Class stratification doesn’t have to be part of the dialogue about every single thing in America. Or does it? You can certainly point to a lot of on-going problems and argue that because those who can do, those who can’t are left holding the bag. With something as serious as education, one might argue that when more “haves” put their children in private schools, public systems suffer. Moving to something not quite as critical but certainly troubling, you can point to how the experience of air travel in coach continues to deteriorate while the ride up front in first class is still pretty nice.
But again, I’m not sure that growing disparities in America are necessarily a part of every problem. While the causes of it might ultimately be related to the “haves” having more, the Gulf oil spill has been very democratic in terms of ruining both the economically strapped shorelines of Louisiana and the more stratified beaches of Florida. The loss of environments and species will be losses shared by all. Automobile traffic in Southern California is fair to all by way of being equally frustrating to both the aged Honda Civic and the new Bentley. And Disneyland is too freaking expensive for everybody.
The hearings on the Draft Land Use and Circulation Element (Draft LUCE), “a comprehensive community plan created with the ideas, vision, and energy of thousands of Santa Monicans” as stated on the city’s web site, provide a chance for voices to be heard. Considerations and input from a wide spectrum of viewpoints, folded into the city’s General Plan and guiding Santa Monica’s development for the next 20 years.
An e-mail circulated by the Ocean Park Association (OPA) alerted me to the fact that among potential LUCE adjustments might be one that would save a trailer park and preserve the housing it provides, rather than have it flattened to make way for office buildings and condos. I’ve also been assured by sources that the LUCE compels development above 32 feet in height to generate public benefits and that a primary benefit is affordable housing… and that affordable housing will continue to be a priority.
So there’s reason to believe that we’re looking out for everybody in the guidelines of LUCE. Conserving historic areas, paying attention to open areas, make pedestrian friendly “streetscapes”… these are all things anybody would want. Maintaining our city as a destination and potential home address for all… that matters too.

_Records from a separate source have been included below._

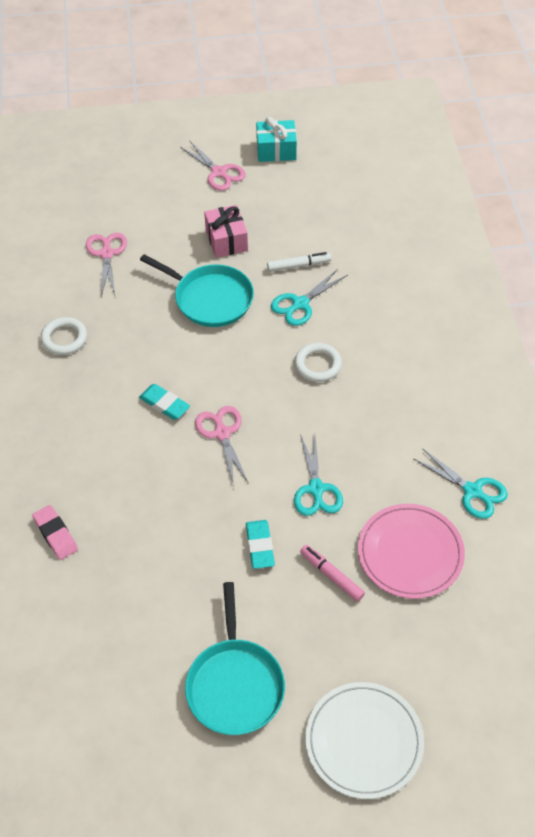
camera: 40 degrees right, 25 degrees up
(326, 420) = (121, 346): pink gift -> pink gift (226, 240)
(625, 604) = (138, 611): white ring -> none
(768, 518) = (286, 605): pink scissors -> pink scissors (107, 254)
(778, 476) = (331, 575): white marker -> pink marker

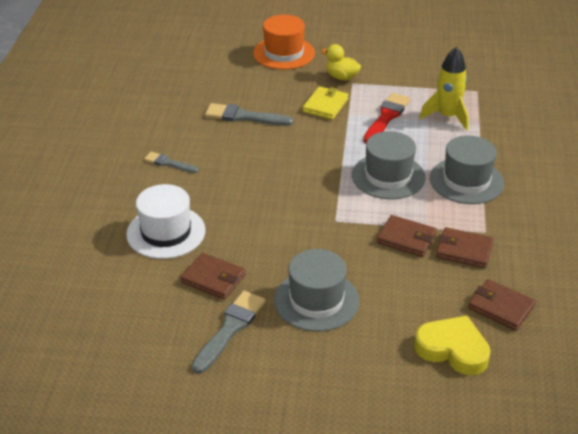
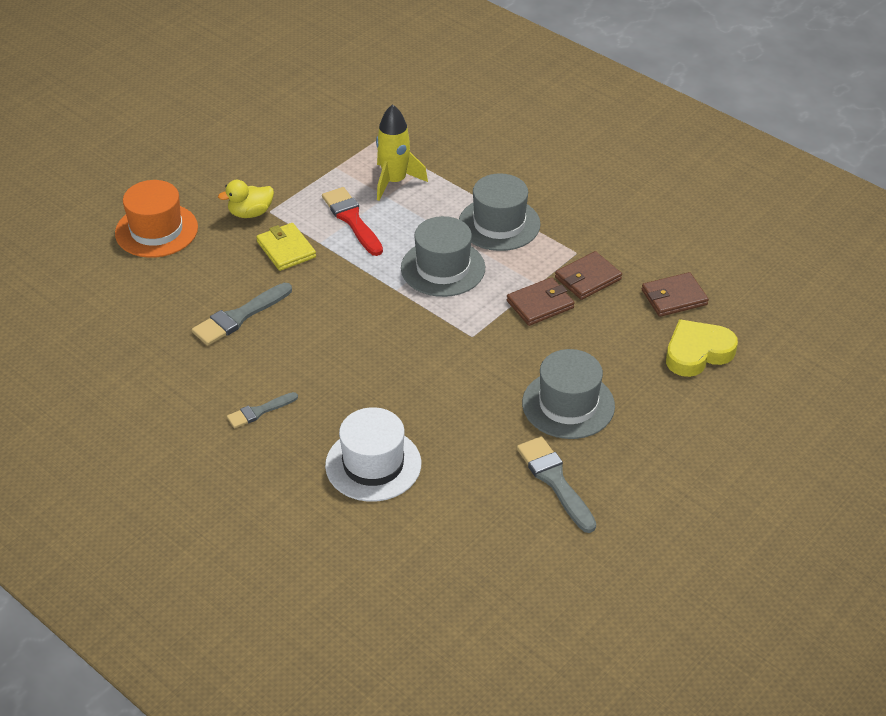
camera: 55 degrees left, 5 degrees up
(213, 278) = (476, 461): brown wallet -> none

The numbers on those who make a living in our city compared to those who live here are still startling even though they are generally known by now following our “living wage” struggles. Mirror reporter Hannah Heineman’s June 17 coverage on LUCE hearings included the comment from city consultant Paul Silvern that 83 percent of employees who work in Santa Monica reside someplace else. And that only about 32 percent of those who live in the city work in Santa Monica. I’m going to take a shot in the dark here and posit that there’s a relationship between these numbers and homes costing more than a half million dollars.
We’re a city that could potentially become less open without necessarily longing for that to be the case. From my little fort here on the pages of The Mirror, I’ve sounded the bugle about such things as the price of the ride tickets at Pacific Park. Does that one narrow element indicate we’re pricing lower income families off of the Pier? I can’t prove that; I can only become anxious about it.
When I ponder the still very public nature of our beaches and pier, I relax a little bit. Then I remember that we’re surrounded on all sides by communities that have consciously narrowed their open arms. Bel Air has gates around it and Rodeo Drive makes its own comedy gravy just by being there, although that sort of silliness has been the target of ridicule going back to “The Beverly Hillbillies” and the Marx Brothers before that.
It’s the subtler transformations that concern me, although I believe there has been serious good effort to have the LUCE function as a tool and measuring device that will, among many other things, sustain openness in our city and a quality of life that simply makes good sense. So why would there be fear that now there’s going to be some amount of tampering with LUCE? That there will exemptions and changes … and that LUCE will get a little loose…?
Because somebody always wants something. And your ceiling on growth might not be mine. Exactly how big is our appetite for medium and low income housing that could potentially turn some of Mr. Silvern’s numbers around? Home owner groups logically want to restrain development, keeping building heights down and sticking to LUCE rather than stretching it to accommodate designs for something like the Bergamot Transit Center Village. But building that train station in such a way that it can properly accommodate the volume of all citizens wanting safe, green transportation to our cooling beaches in the summer would be a key in keeping Santa Monica an open city. Let’s value and follow LUCE and honor all the effort that went into it, as we also sustain an open city of Santa Monica.